To achieve this, I’ve set up a Do More goal, with a value which (roughly translates) to ‘number of days I care about being ready on time’.

Then I’ve set up a DO button recipe on IFTTT (though this would work with say GPS tracking on IFTTT if you didn’t work from home like I do!). The value I send is:

SUM[SUM[8,-TOD[{OccurredAt}]],1]

where “8” is the time of day I am aiming to push the button on.

This has a few nice features - pressing it early adds to my buffer, pressing it late erodes the buffer, so I can make up for lost time by getting up earlier the next day.

On average I have to press it exactly at “8” (or whatever value is in the formula) on exactly the number of days specified in the YBR slope value.
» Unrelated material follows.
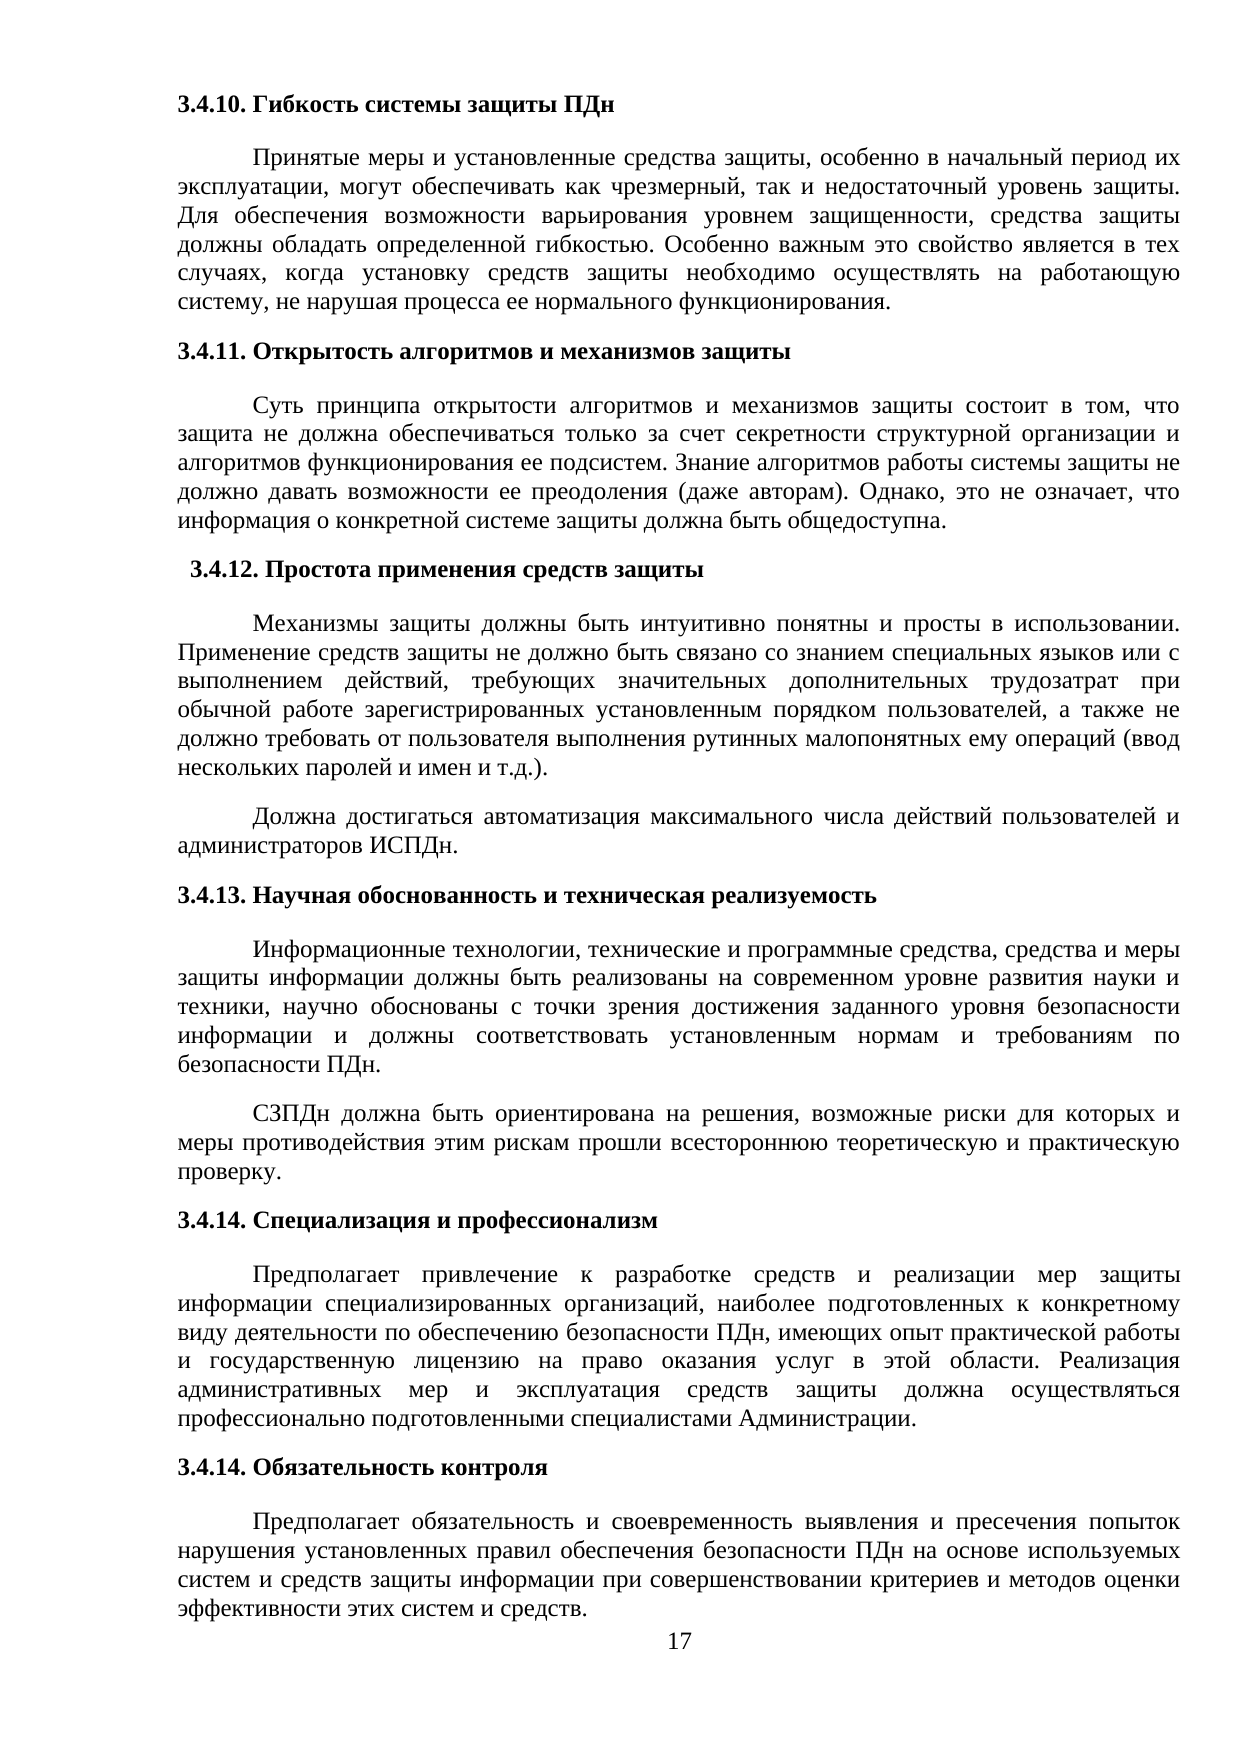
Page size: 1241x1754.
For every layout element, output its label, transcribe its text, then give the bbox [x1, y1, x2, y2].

One downside is that I’m not punished by not pressing at all, but that’s arguably a feature. With a gentle slope I have a weak-weasel option of putting it off till the next day, but if my slope was 5 then I’m forced into pressing it at least once a day as early as possible. The punishment for action is still harsher than the punishment for not acting, but I’m happy with this tradeoff for now.

Only other downside is storing the desired time of day in the IFTTT formula and not pulling it from beeminder, I like to have all my variables neatly in one place for adjustment, but that’s just nitpicky.

Hope this helps anyone else looking for a similar system.